Segment Open

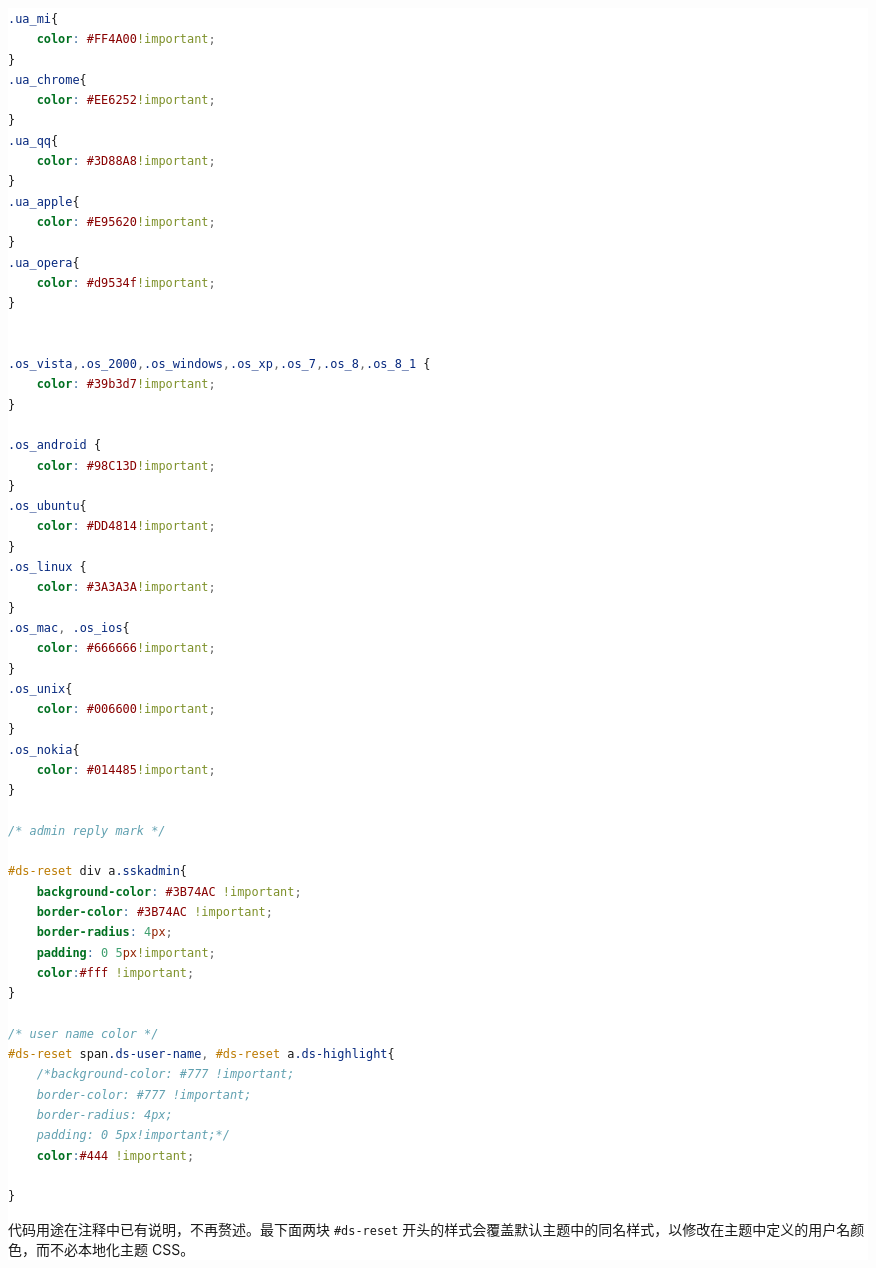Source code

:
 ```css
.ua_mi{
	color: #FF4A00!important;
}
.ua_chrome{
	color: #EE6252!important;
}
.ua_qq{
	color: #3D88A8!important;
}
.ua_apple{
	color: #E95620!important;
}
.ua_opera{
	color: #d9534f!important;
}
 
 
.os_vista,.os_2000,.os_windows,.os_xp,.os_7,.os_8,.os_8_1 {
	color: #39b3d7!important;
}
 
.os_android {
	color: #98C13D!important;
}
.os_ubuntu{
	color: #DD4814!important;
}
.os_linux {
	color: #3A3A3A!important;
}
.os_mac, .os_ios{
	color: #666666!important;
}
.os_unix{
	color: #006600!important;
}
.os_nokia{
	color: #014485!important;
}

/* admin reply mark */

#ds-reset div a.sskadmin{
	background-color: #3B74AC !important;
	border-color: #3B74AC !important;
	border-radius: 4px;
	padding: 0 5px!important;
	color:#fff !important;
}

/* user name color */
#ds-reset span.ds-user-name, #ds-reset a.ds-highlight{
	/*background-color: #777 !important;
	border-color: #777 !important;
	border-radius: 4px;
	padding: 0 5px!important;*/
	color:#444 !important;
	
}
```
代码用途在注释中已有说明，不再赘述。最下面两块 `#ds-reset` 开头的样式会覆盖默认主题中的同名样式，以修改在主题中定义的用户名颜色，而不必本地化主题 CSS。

Segment Closed
Segment Open

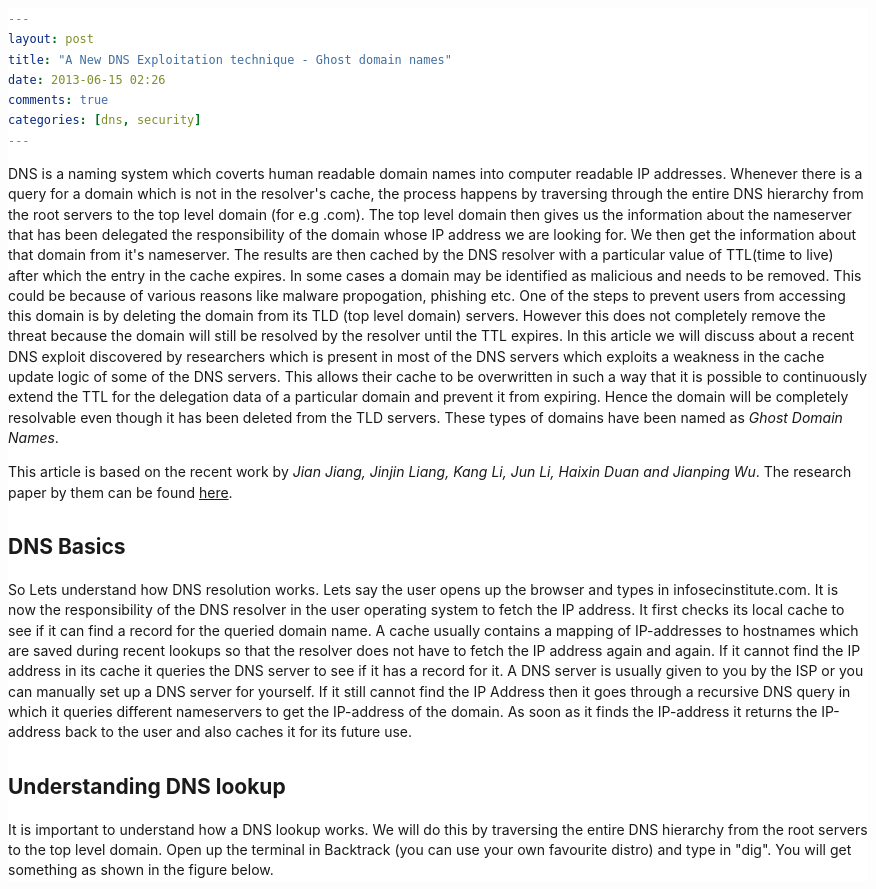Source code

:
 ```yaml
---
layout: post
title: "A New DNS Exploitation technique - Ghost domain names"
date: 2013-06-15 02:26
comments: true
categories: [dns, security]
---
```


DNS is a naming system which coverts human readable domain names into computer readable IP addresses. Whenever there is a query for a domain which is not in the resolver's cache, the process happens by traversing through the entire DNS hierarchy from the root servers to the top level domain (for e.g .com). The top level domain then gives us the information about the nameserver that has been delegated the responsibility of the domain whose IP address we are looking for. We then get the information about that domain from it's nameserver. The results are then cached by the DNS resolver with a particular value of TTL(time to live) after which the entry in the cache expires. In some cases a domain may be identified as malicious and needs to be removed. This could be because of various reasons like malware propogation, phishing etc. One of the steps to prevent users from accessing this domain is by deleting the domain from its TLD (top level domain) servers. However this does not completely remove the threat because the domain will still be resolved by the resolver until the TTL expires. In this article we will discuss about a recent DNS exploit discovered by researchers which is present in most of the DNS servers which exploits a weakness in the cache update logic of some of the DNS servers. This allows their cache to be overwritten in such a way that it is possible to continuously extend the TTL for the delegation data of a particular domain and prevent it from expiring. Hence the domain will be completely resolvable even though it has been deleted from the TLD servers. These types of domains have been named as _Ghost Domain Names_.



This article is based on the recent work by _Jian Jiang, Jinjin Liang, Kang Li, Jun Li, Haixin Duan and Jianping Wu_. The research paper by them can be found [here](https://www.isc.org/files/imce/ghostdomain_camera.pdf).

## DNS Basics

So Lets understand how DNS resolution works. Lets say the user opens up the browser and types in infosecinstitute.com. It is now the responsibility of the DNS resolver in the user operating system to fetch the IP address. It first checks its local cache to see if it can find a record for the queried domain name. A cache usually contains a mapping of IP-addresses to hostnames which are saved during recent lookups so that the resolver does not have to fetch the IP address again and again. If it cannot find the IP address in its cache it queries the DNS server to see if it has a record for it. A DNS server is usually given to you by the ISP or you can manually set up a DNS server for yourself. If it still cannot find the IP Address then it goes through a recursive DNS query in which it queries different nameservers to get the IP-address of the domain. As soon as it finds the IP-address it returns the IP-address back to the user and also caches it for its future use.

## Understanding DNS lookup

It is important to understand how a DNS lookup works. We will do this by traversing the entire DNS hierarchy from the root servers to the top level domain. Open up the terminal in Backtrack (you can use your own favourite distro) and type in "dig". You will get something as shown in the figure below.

Segment Closed
Segment Open

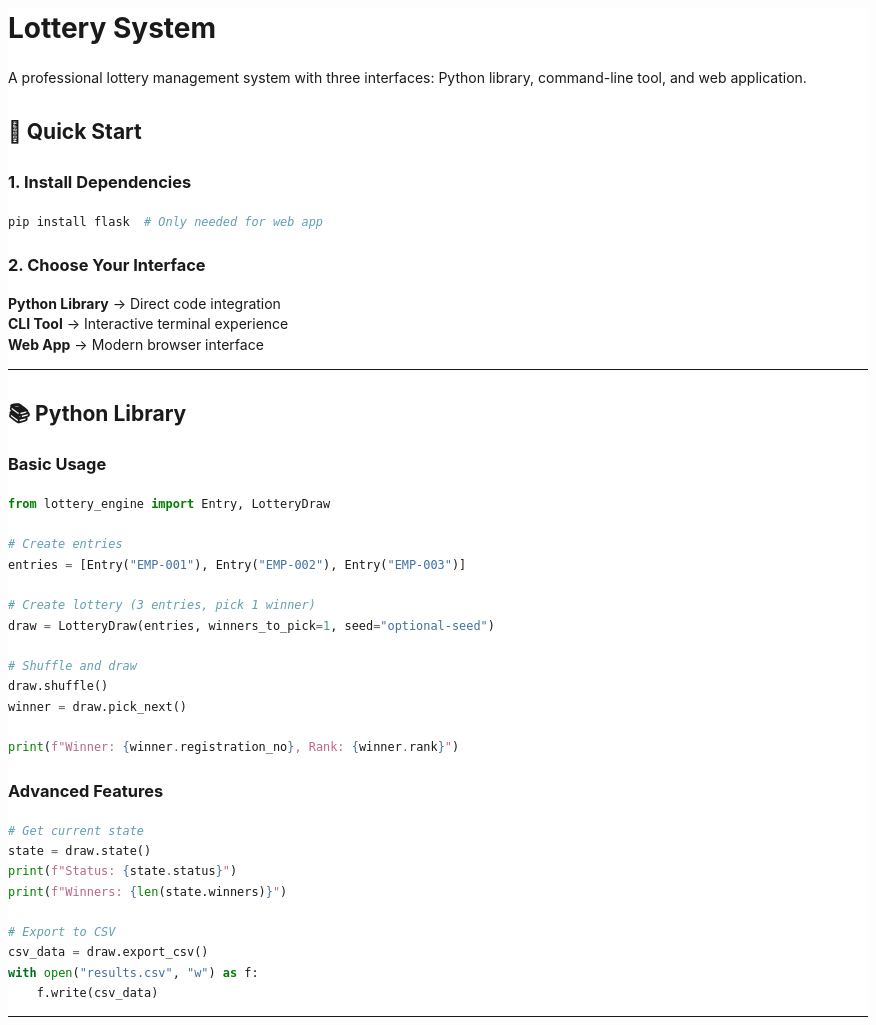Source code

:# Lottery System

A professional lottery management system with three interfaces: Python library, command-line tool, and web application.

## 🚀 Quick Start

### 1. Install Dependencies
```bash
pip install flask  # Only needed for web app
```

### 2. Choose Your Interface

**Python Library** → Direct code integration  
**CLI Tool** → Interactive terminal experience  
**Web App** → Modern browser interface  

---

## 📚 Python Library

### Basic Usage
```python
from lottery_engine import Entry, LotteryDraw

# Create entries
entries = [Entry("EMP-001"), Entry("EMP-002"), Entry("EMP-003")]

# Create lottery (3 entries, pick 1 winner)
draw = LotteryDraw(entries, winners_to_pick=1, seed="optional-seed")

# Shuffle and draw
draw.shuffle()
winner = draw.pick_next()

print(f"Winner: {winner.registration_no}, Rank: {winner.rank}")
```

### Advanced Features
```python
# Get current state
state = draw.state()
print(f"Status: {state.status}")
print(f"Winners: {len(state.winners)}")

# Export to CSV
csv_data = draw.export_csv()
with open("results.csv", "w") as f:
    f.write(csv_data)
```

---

Segment Closed

**Task instructions:**
Find how many lines of the listing hold "Create" and give the number by itself.

**Response:**
2